SELECTION.
Focusing here on the feature extraction step, the dimensionality reduction (UMAP) and clustering (HDBSCAN) were kept identical as for the auto-encoder evaluation procedure.


Hints on procedure’s optional settings

The focus of this paper is to study the impact of choosing an auto-encoder based representation for vocalisation clustering. However, to evaluate this approach and compare performances with other feature extraction methods, we rely on dimensionality reduction and clustering algorithms. The choice of algorithm (here UMAP and HDBSCAN respectively) along with their hyper-parameters can have a strong impact on performances. Additionally, settings such as spectrogram dynamic range compression, frequency layout, or the auto-encoder’s bottleneck size also might affect the learnt representation and by extension clusters’ agreement with expert categorisation. Rather than reporting extensively on performance variations in relation to this large search space, the main results of this study rely on a fixed set of settings. This section presents them along with the rationales and empirical findings behind the different choices that were made.

Spectrogram configuration.

As for spectrogram magnitude normalisation and frequency layouts, no configuration performs better in all cases. This is due to the diversity of frequency ranges and signal to noise ratio found across datasets. The Mel frequency layout appears mostly beneficial, but the effect of dynamic range compression (whether none, PCEN, or logarithmic) is dataset specific (S1 Fig). For its good compromise across datasets and species, we suggest using the Mel frequency layout with logarithmic compression as a first choice, and selected it for the following experiments.

Dimensionality reduction.

An early intuition of this study was that lower dimensional bottlenecks would lead to the elimination of unnecessary information (e.g., small vocalisation variations or background noise) and thus yield better clustering results. Experiments with varying bottleneck sizes (from 16 to 512) showed a relatively low impact on the system’s final performances (variations below 5%) with a minor tendency for higher performances with larger bottlenecks. This observation might be explained by a loss of information when using small bottlenecks, and the fact that UMAP is sufficient to reduce the dimensionality while preserving local distances. We thus set a bottleneck size of 256 for the following experiments.

PROVIDED DATA.
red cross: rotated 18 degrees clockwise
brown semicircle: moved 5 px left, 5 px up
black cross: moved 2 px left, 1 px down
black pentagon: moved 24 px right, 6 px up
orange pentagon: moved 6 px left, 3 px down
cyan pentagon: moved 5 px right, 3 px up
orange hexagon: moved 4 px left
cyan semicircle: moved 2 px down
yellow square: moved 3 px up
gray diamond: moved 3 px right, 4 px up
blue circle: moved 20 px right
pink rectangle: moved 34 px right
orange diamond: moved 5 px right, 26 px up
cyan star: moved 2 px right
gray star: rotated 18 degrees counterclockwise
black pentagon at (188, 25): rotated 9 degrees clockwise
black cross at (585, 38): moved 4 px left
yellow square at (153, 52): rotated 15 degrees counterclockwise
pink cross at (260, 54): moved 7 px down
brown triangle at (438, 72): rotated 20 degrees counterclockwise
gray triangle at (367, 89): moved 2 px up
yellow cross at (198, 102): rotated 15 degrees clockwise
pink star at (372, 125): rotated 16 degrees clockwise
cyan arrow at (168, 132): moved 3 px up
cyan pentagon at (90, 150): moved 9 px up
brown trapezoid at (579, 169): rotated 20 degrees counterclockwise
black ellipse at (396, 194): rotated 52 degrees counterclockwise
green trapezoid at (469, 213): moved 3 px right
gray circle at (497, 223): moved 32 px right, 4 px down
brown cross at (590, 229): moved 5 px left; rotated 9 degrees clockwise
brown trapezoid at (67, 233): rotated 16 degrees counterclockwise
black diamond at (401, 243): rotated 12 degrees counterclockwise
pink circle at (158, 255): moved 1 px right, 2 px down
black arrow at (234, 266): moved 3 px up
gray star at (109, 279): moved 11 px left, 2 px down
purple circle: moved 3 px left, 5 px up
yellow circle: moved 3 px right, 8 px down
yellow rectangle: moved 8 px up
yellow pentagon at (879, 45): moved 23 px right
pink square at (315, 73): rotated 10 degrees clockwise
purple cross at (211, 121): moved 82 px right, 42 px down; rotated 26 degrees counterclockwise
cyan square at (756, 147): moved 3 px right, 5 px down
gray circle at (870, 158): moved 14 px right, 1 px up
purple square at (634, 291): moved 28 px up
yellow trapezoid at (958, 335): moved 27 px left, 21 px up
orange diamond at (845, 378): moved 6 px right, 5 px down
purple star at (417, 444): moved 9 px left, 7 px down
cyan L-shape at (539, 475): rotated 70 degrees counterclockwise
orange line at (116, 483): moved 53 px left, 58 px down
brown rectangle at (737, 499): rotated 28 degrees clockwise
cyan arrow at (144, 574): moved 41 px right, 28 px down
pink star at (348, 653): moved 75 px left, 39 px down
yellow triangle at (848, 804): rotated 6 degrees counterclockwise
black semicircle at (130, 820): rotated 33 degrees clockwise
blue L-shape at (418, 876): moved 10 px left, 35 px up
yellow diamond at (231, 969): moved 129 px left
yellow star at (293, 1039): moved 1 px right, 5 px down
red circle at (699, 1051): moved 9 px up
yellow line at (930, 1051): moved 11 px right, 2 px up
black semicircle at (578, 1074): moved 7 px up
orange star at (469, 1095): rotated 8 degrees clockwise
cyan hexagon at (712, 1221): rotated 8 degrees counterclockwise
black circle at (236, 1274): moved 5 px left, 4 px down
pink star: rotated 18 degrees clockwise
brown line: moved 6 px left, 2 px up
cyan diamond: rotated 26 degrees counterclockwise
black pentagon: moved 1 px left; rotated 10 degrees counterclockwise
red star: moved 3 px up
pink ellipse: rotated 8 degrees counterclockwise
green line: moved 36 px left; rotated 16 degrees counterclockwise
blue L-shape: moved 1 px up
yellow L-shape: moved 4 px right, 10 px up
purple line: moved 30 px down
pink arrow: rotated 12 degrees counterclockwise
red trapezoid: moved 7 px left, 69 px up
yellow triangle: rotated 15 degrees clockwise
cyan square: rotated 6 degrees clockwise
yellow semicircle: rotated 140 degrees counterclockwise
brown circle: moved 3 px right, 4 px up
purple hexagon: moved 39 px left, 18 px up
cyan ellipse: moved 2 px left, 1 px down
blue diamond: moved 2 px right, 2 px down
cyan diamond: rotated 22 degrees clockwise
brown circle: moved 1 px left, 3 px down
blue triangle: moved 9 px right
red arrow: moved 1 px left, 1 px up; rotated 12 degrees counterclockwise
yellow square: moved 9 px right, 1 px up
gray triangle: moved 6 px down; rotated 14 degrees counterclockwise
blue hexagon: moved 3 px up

WHAT IS ASKED.
1. In the settings section, which frequency layout and compression are suggested as a first choice?
2. Write out the settings section word for word, beginning at the words "Dimensionality reduction." and stopping after "256 for the following experiments.".

EXERCISE RESPONSES.
1. The Mel frequency layout with logarithmic compression.

2.
Dimensionality reduction.

An early intuition of this study was that lower dimensional bottlenecks would lead to the elimination of unnecessary information (e.g., small vocalisation variations or background noise) and thus yield better clustering results. Experiments with varying bottleneck sizes (from 16 to 512) showed a relatively low impact on the system’s final performances (variations below 5%) with a minor tendency for higher performances with larger bottlenecks. This observation might be explained by a loss of information when using small bottlenecks, and the fact that UMAP is sufficient to reduce the dimensionality while preserving local distances. We thus set a bottleneck size of 256 for the following experiments.